# Start of Document section
Awesome
monkeylearn-ruby
Official Ruby client for the MonkeyLearn API. Build and consume machine learning models for language processing from your Ruby apps.
Installation
Install with rubygems:
$ gem install monkeylearn
Or add this line to your Gemfile
$ gem "monkeylearn", "~> 3"
Usage
First, require and configure the lib:
Before making requests to the API, you need to set your account API Key:
require 'monkeylearn'
# Basic configuration
Monkeylearn.configure do |c|
c.token = 'INSERT_YOUR_API_TOKEN_HERE'
end
Requests
From the Monkeylearn module, you can call any endpoint (check the available endpoints below). For example, you can classify a list of texts using the public Sentiment analysis classifier:
classifier_model_id='cl_Jx8qzYJh'
data = [
'Great hotel with excellent location',
'This is the worst hotel ever.'
]
response = Monkeylearn.classifiers.classify(classifier_model_id, data)
Responses
The response object returned by every endpoint call is a MonkeylearnResponse
object. The body
attribute has the parsed response from the API:
puts response.body
# => [
# => {
# => "text" => "Great hotel with excellent location",
# => "external_id" => nil,
# => "error" => false,
# => "classifications" => [
# => {
# => "tag_name" => "Positive",
# => "tag_id" => 1994,
# => "confidence" => 0.922,
# => }
# => ]
# => },
# => {
# => "text" => "This is the worst hotel ever.",
# => "external_id" => nil,
# => "error" => false,
# => "classifications" => [
# => {
# => "tag_name" => "Negative",
# => "tag_id" => 1941,
# => "confidence" => 0.911,
# => }
# => ]
# => }
# => ]
You can also access other attributes in the response object to get information about the queries used or available:
puts response.plan_queries_allowed
# => 300
puts response.plan_queries_remaining
# => 240
puts response.request_queries_used
# => 2
Errors
Endpoint calls may raise exceptions. Here is an example on how to handle them:
begin
response = Monkeylearn.classifiers.classify("[MODEL_ID]", ["My text"])
rescue PlanQueryLimitError => d
puts "#{d.error_code}: #{d.detail}"
# End of Document section
# Start of Input rows
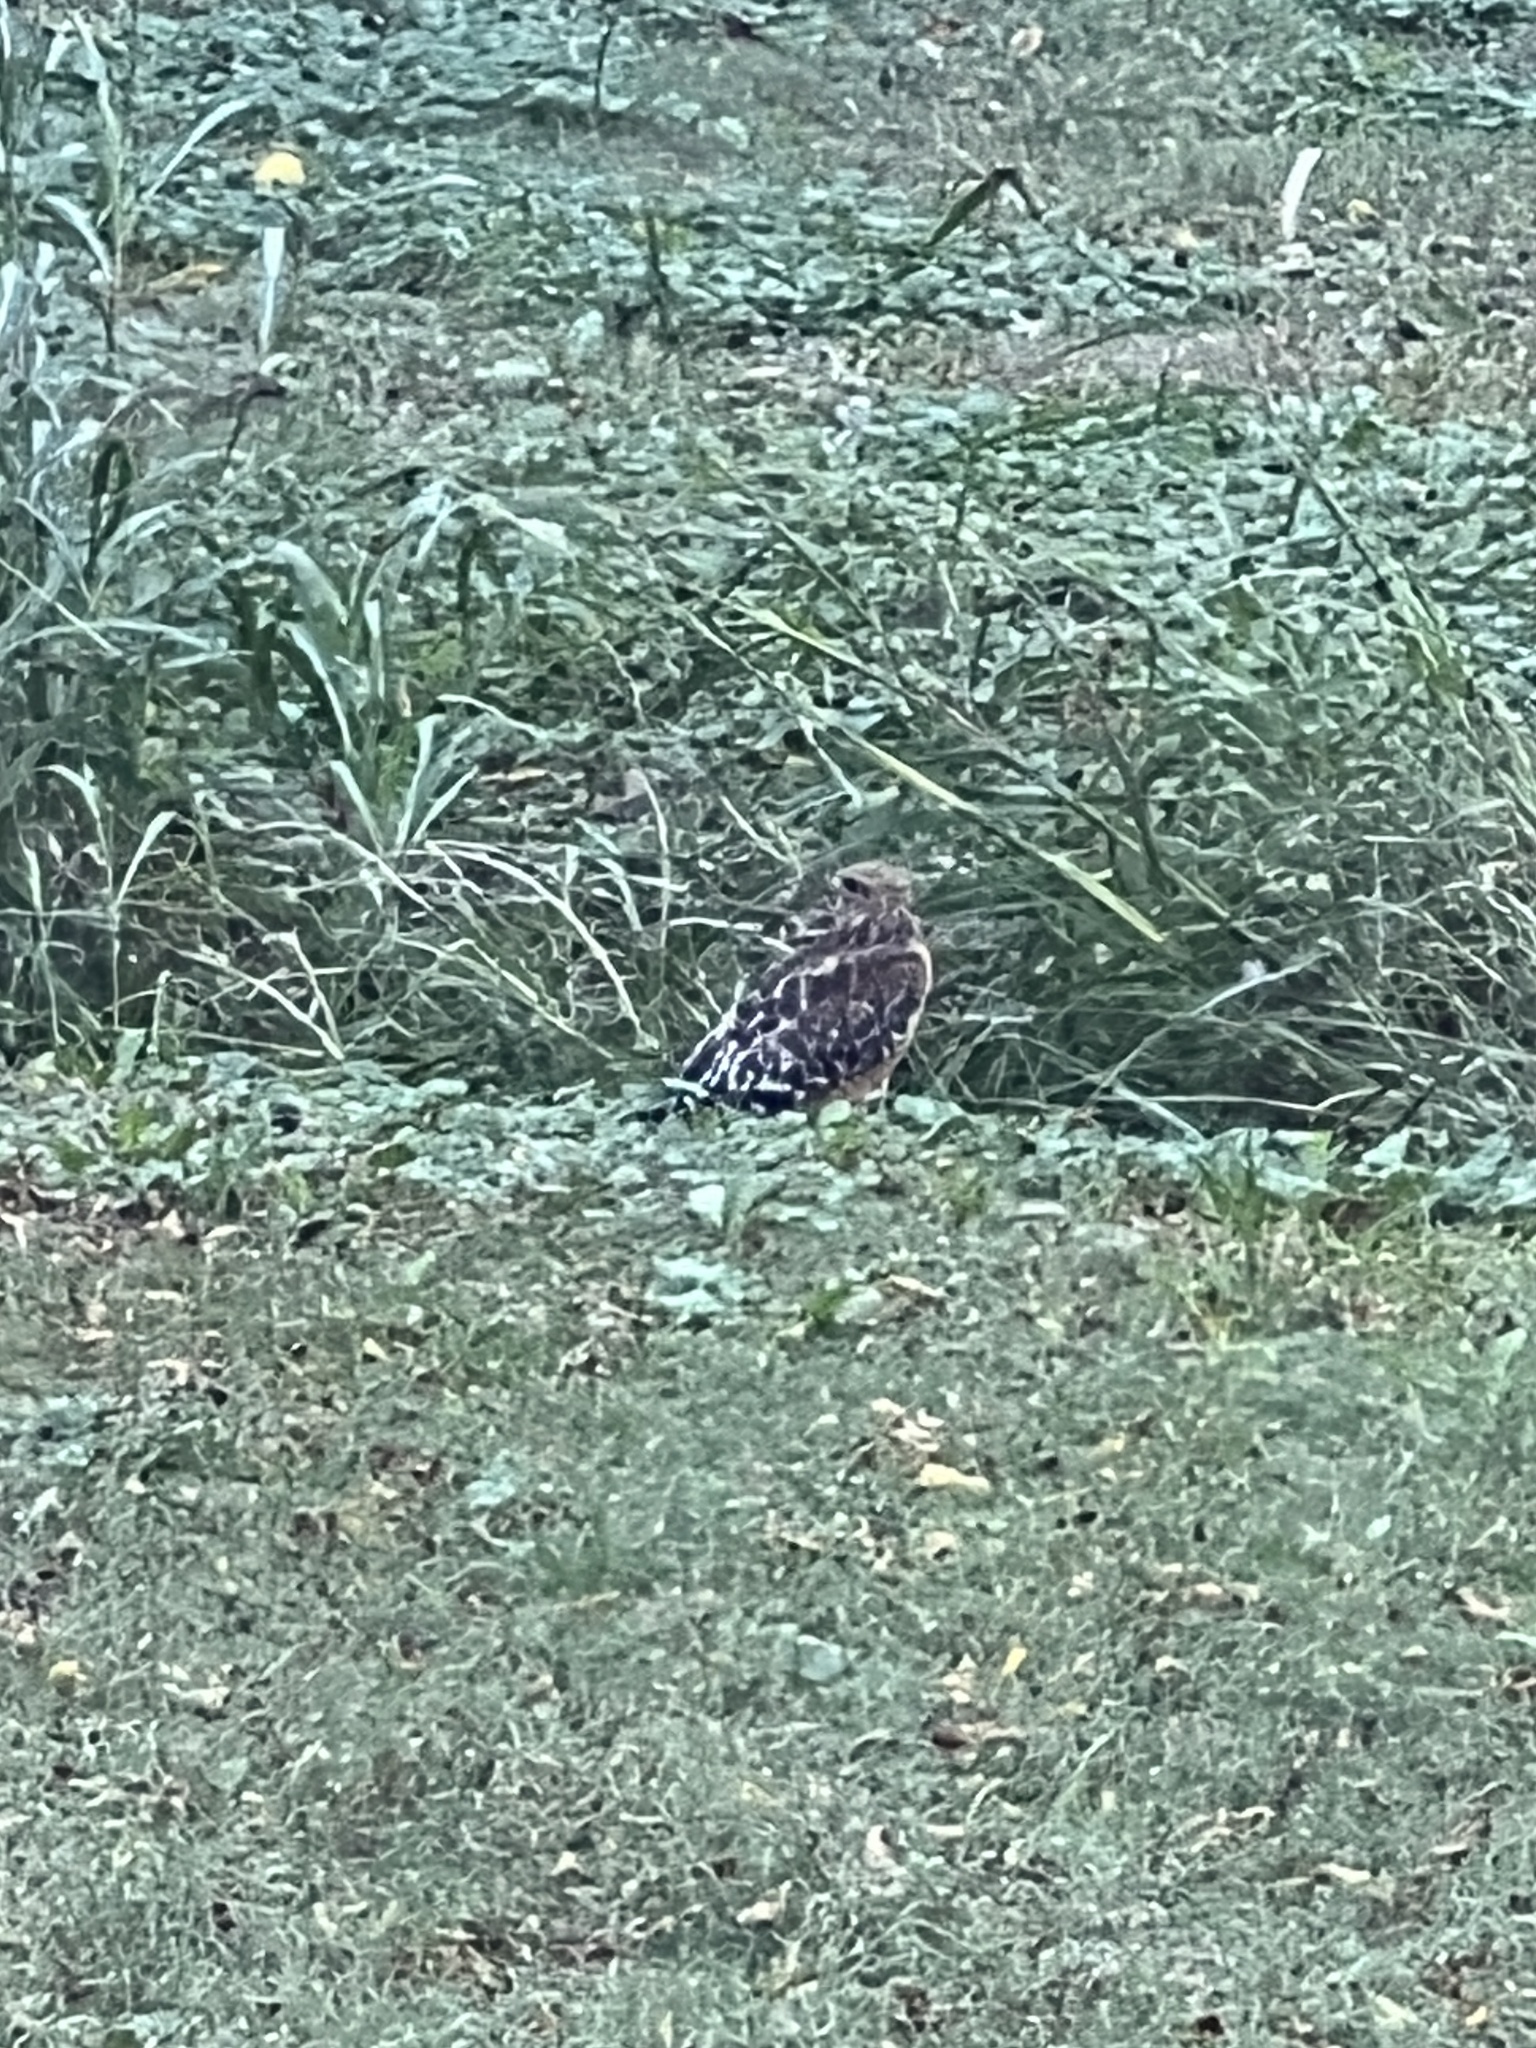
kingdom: Animalia
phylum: Chordata
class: Aves
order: Accipitriformes
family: Accipitridae
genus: Buteo
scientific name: Buteo lineatus
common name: Red-shouldered hawk
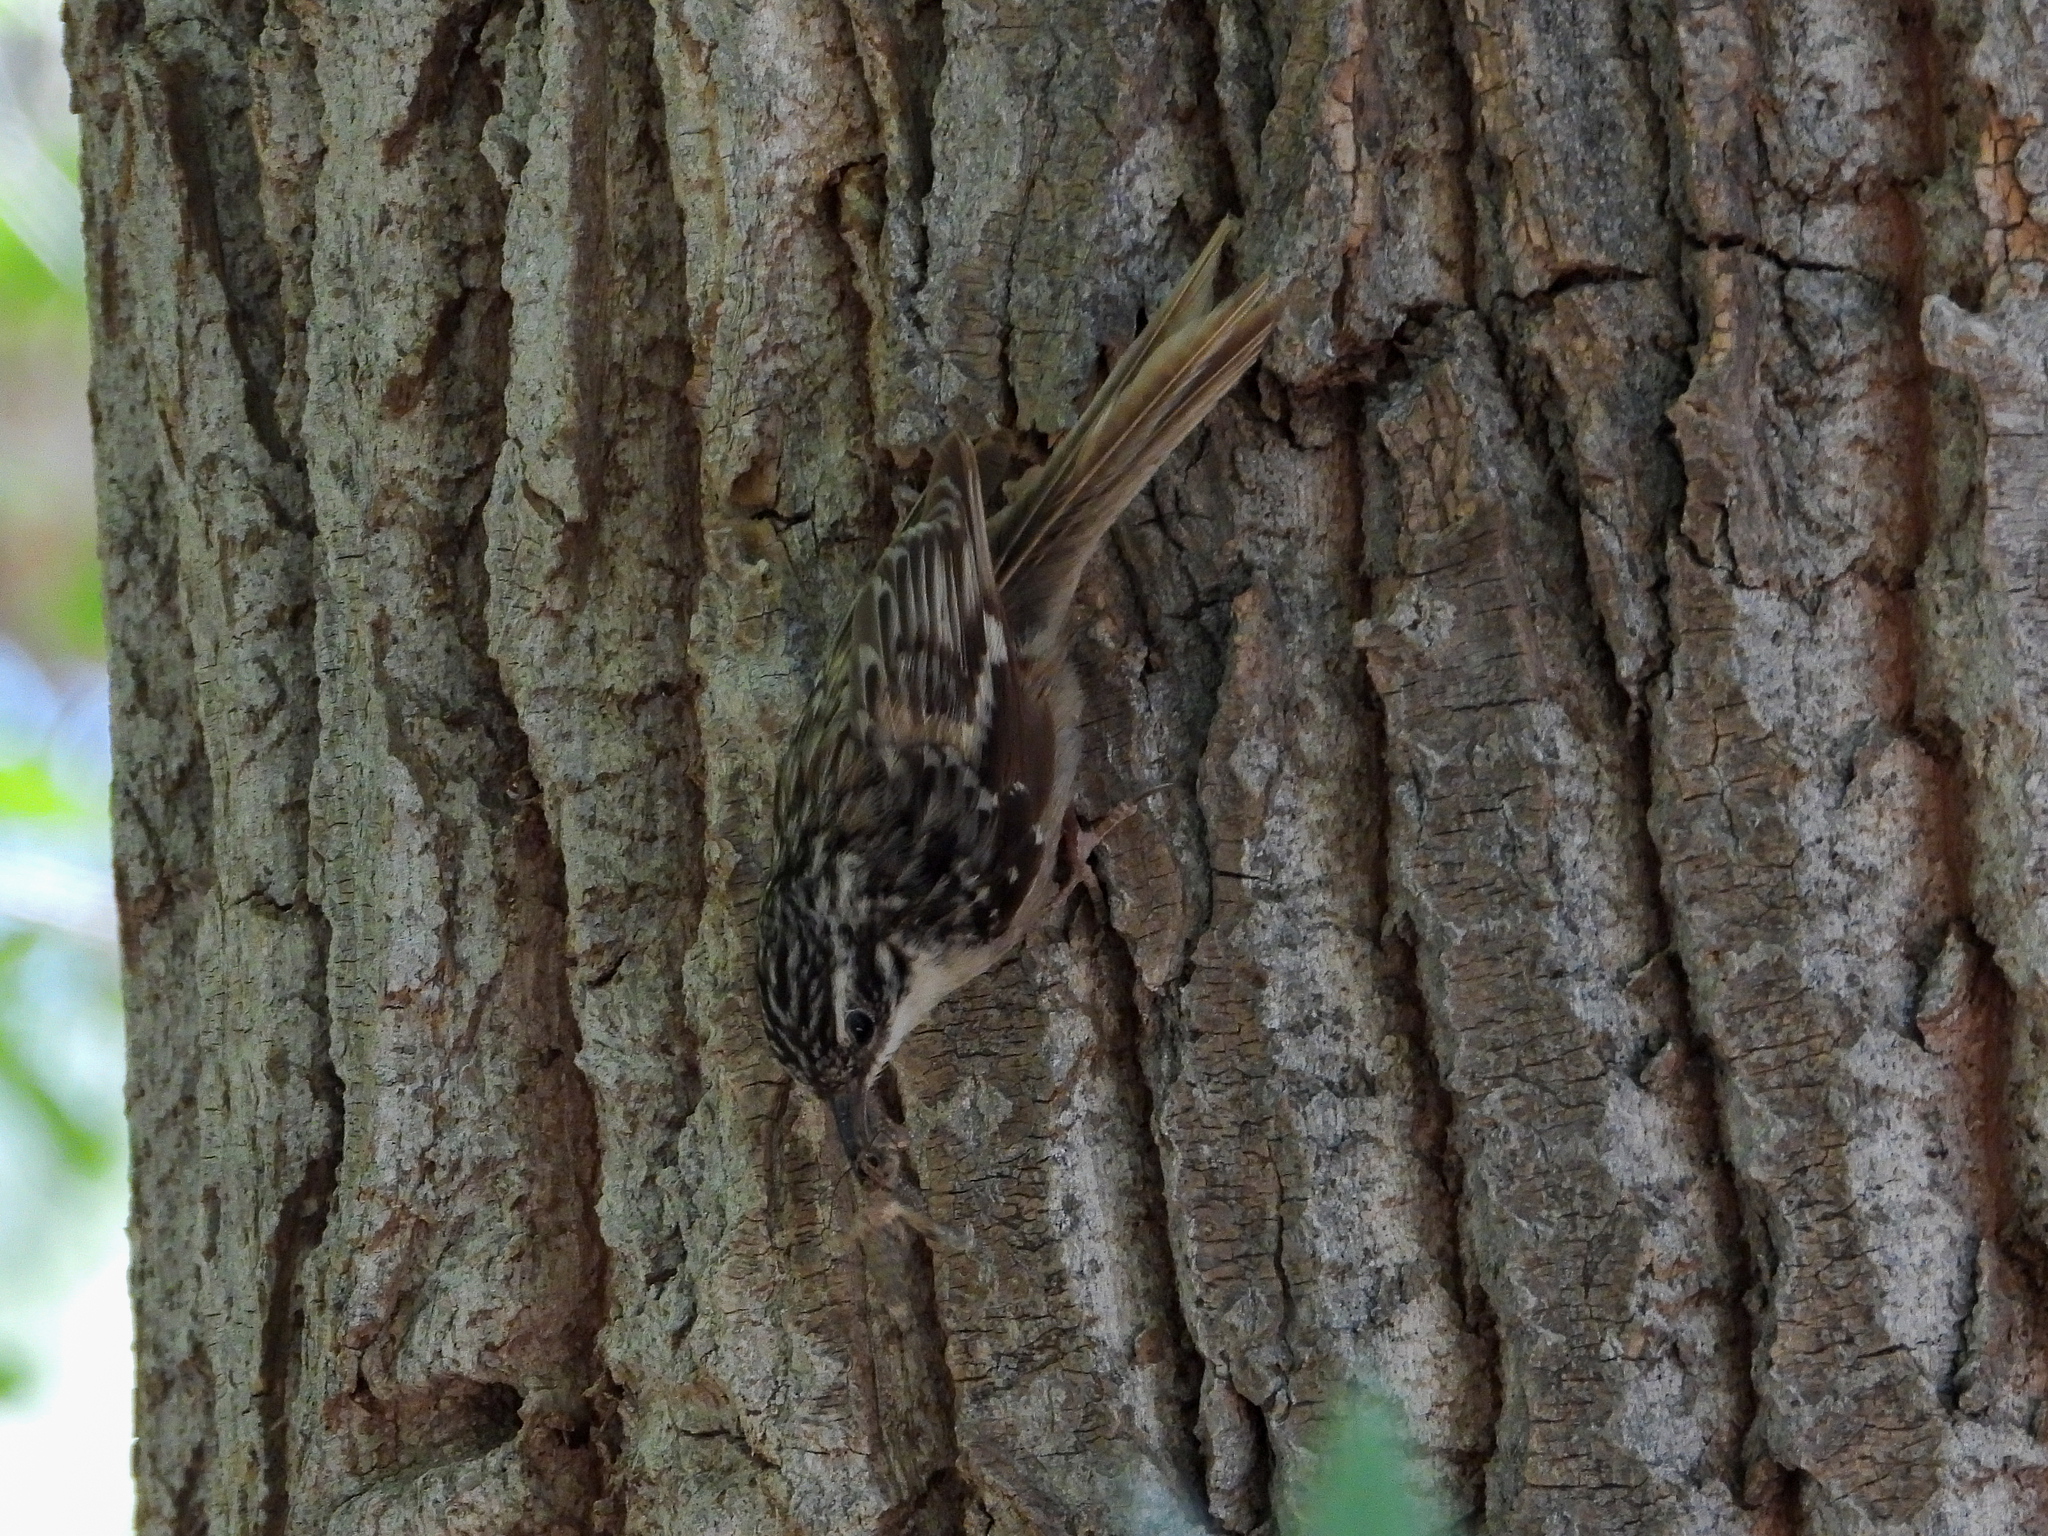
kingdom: Animalia
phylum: Chordata
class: Aves
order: Passeriformes
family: Certhiidae
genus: Certhia
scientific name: Certhia americana
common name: Brown creeper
# End of Input rows
--- Tasks and exercises ---
(1) On the MonkeyLearn Ruby client page, what model ID is assigned to the public Sentiment analysis classifier in the example?
(2) Swap "scientific name" for "binomial name" in the rows, starting with the line that contains "order: Passeriformes" and going on through the end of the rows. Give back only those lines, with everything else unchanged.
The MonkeyLearn Ruby client page and the rows are unrelated to each other.

--- Solutions below ---
(1) cl_Jx8qzYJh

(2)
order: Passeriformes
family: Certhiidae
genus: Certhia
binomial name: Certhia americana
common name: Brown creeper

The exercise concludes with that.